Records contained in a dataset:
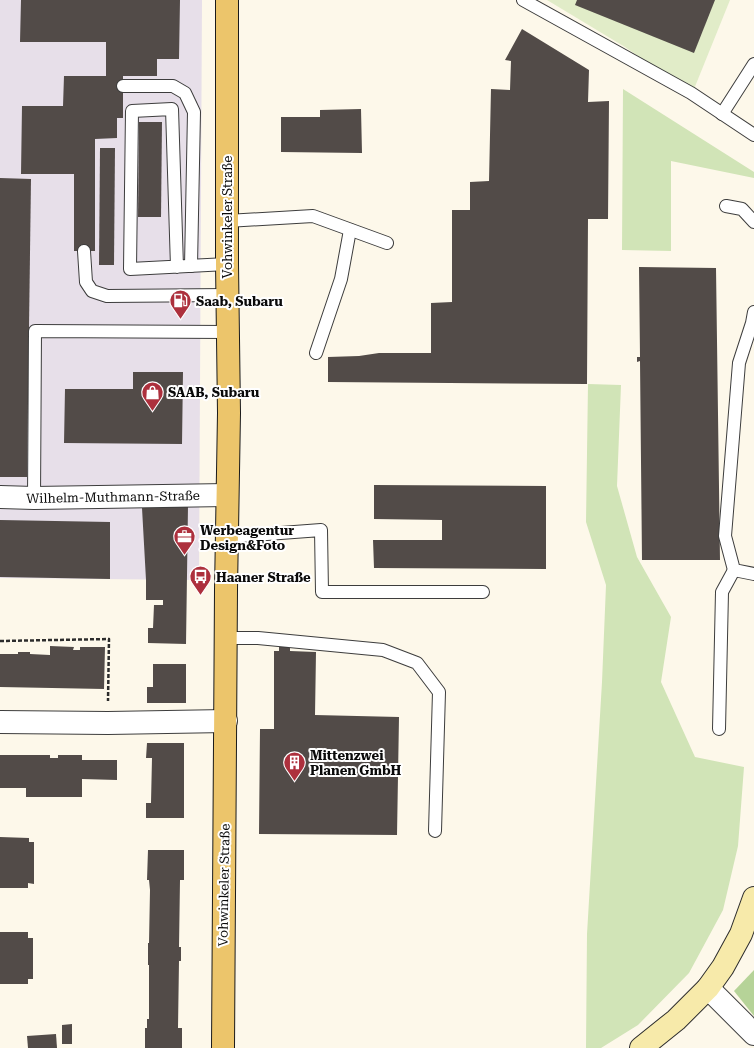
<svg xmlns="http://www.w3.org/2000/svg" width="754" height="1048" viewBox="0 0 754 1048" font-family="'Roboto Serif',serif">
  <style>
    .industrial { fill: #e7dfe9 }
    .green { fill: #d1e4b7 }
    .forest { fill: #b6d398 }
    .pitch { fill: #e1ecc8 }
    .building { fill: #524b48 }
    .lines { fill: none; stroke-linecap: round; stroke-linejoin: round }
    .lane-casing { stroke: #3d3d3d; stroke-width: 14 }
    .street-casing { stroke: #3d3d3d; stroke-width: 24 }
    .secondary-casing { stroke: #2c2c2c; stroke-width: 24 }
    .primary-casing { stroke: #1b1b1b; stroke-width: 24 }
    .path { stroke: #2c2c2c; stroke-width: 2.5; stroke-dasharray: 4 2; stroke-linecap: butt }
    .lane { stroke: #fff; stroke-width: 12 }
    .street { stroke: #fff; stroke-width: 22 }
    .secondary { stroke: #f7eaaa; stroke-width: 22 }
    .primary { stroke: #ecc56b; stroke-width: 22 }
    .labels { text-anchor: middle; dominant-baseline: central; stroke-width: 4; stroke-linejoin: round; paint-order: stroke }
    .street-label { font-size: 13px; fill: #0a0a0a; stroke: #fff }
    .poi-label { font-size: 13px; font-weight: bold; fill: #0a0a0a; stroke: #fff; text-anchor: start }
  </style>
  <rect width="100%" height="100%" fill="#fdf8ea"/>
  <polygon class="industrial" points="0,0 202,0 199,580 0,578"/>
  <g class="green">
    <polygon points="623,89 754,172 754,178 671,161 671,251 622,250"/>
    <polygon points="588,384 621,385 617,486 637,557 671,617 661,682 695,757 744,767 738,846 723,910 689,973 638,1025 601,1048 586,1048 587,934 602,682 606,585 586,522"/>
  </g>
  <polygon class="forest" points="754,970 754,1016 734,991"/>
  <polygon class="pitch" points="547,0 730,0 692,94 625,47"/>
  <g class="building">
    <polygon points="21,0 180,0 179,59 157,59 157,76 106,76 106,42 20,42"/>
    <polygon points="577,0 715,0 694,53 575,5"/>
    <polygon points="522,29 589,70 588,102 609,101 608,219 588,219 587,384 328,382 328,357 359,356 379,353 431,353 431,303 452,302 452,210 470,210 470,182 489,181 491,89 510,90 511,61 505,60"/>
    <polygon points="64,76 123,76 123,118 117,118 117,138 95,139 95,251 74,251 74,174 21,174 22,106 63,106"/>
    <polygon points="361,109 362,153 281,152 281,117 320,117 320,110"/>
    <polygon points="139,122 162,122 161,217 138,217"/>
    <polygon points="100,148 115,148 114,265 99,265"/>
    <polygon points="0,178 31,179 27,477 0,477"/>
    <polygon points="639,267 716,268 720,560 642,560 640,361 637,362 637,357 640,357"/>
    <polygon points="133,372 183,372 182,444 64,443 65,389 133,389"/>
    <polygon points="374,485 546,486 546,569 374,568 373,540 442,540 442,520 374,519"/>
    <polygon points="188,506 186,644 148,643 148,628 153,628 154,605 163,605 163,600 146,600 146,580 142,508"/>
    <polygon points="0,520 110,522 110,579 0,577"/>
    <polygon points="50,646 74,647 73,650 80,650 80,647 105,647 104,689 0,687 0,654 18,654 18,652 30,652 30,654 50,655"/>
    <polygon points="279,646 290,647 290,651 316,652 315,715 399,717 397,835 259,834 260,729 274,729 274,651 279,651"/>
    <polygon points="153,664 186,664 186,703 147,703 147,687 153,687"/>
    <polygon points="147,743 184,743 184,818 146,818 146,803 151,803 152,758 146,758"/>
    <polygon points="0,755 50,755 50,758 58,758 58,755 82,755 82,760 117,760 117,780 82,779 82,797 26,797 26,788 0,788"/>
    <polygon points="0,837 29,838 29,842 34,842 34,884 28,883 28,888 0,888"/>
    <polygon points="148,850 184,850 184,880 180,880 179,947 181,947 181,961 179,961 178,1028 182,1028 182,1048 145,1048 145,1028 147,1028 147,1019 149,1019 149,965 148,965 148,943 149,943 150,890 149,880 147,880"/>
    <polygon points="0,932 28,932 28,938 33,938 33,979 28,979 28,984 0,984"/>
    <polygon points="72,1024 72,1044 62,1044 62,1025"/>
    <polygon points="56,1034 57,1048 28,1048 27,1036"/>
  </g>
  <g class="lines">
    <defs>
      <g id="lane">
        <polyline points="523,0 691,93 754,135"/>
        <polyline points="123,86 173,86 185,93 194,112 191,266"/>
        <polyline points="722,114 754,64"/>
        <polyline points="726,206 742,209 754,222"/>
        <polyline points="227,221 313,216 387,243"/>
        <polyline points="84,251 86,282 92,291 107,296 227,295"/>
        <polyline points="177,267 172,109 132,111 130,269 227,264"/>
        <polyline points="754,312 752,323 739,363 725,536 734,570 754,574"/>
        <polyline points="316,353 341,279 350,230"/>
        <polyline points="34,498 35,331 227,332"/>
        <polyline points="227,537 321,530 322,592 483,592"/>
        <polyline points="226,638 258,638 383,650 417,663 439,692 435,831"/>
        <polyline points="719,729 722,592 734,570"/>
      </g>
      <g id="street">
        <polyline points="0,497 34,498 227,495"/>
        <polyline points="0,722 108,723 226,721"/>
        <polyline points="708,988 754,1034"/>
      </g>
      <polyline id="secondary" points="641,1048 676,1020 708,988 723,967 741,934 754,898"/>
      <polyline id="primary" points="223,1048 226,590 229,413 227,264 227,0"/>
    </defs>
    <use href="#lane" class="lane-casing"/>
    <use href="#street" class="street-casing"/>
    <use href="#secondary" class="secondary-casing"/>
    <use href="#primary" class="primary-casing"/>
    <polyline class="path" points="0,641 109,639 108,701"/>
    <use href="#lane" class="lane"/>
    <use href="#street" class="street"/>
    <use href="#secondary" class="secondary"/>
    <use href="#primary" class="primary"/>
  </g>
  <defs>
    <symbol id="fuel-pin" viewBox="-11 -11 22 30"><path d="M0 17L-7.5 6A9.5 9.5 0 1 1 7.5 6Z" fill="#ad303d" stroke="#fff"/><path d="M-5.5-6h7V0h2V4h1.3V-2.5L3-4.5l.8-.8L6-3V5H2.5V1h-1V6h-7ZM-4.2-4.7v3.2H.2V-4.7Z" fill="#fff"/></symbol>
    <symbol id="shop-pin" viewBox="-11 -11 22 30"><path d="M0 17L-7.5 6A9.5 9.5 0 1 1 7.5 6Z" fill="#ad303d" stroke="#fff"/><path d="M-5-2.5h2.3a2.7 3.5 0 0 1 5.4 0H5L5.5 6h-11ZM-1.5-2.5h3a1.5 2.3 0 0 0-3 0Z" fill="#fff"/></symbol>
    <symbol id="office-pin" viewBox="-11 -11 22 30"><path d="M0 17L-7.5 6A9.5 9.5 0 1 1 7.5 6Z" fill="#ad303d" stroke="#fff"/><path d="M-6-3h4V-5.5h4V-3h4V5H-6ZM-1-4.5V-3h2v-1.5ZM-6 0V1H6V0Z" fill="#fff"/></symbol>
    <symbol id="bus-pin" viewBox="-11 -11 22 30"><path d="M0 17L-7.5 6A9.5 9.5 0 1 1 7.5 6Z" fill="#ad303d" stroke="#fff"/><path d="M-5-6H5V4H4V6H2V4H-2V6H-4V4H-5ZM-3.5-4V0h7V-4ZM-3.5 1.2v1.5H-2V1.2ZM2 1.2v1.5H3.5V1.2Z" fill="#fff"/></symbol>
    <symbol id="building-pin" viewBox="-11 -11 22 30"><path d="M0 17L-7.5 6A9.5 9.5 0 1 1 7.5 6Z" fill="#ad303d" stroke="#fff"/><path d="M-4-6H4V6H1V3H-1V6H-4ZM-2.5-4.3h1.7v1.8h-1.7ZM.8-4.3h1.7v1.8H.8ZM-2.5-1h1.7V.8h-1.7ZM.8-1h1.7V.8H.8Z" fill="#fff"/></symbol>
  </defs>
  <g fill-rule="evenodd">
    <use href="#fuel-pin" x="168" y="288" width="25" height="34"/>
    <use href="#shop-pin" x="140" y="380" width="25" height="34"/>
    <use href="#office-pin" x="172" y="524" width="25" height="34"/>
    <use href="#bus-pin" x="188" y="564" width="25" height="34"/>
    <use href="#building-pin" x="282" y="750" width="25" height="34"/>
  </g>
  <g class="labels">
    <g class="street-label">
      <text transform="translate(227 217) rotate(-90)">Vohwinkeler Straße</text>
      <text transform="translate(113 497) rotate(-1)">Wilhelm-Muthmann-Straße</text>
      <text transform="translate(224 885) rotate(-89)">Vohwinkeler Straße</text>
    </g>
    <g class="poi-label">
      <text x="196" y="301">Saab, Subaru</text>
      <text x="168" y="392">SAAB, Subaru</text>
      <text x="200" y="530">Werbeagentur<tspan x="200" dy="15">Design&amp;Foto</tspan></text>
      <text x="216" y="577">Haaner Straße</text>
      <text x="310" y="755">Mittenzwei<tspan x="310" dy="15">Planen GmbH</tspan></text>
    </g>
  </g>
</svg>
---
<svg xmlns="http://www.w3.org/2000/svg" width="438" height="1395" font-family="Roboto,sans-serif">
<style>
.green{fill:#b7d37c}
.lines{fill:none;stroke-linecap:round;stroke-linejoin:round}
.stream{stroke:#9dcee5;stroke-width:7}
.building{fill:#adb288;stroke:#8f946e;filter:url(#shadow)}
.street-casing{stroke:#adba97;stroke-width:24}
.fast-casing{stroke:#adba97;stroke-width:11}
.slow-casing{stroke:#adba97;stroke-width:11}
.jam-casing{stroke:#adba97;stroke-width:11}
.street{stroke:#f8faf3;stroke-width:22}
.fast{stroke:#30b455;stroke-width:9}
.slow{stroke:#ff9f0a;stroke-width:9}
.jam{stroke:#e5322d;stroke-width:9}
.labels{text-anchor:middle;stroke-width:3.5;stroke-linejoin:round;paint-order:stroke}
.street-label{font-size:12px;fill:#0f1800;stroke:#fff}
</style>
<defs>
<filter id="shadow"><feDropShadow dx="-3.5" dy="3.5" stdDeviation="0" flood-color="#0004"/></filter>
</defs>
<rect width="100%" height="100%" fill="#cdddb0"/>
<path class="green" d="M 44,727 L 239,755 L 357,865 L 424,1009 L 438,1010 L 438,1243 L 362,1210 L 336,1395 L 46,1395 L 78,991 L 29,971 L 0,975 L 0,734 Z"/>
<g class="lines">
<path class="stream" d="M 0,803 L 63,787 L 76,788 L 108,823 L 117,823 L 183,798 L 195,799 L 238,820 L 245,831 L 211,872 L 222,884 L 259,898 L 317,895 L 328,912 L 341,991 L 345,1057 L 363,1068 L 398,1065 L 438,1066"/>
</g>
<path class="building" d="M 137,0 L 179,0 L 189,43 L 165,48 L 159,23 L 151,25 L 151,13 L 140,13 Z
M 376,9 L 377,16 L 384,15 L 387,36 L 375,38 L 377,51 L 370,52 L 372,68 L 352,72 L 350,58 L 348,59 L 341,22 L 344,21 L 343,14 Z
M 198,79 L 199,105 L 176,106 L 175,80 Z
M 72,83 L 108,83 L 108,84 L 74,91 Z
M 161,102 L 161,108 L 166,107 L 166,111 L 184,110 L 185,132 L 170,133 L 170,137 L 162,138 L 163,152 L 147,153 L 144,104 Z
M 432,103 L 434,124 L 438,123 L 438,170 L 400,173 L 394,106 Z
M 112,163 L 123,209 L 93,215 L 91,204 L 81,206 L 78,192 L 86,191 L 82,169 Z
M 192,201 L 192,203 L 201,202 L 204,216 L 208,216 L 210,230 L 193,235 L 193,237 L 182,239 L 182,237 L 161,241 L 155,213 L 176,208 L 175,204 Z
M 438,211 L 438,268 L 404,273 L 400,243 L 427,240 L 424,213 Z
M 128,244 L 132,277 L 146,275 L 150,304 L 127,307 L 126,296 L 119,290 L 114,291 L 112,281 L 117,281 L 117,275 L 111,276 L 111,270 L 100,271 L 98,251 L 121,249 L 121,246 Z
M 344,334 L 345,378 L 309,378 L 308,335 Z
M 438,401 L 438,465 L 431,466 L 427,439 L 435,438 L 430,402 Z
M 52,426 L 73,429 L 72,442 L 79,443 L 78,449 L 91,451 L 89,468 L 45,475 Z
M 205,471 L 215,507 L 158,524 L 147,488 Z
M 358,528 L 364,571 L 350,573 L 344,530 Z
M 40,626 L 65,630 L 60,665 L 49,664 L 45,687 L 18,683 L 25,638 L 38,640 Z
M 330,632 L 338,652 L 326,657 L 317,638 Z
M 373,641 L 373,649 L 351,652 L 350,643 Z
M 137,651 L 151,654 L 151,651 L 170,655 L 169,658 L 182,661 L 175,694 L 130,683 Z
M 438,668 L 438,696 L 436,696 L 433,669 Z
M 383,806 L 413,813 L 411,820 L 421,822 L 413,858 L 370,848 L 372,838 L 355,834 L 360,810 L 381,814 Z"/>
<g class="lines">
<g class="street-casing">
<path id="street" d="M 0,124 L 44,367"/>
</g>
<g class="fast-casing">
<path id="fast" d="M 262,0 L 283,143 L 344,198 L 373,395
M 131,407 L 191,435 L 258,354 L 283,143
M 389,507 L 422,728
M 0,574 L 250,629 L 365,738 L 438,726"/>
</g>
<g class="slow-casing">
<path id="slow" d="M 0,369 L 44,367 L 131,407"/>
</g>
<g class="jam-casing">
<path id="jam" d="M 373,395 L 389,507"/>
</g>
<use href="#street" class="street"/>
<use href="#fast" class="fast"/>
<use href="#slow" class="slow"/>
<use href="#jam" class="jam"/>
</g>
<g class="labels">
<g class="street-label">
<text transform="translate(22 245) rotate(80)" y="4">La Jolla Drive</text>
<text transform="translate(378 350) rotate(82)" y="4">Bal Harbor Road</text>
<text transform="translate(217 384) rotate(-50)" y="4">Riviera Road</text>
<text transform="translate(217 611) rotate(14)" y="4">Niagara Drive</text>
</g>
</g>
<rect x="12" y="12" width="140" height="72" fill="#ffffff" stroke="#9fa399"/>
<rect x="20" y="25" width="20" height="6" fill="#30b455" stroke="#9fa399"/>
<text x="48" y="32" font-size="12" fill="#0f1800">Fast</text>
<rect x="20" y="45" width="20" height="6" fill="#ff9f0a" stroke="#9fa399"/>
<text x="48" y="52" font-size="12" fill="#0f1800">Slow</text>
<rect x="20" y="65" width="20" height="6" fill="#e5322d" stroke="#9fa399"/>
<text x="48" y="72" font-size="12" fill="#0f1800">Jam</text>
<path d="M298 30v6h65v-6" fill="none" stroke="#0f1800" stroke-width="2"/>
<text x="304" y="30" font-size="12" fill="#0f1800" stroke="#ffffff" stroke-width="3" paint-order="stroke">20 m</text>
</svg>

YOUR OBJECTIVE
Look through the entries above and report each line where the string "filter" occurs.

REPLY
.building{fill:#adb288;stroke:#8f946e;filter:url(#shadow)}
<filter id="shadow"><feDropShadow dx="-3.5" dy="3.5" stdDeviation="0" flood-color="#0004"/></filter>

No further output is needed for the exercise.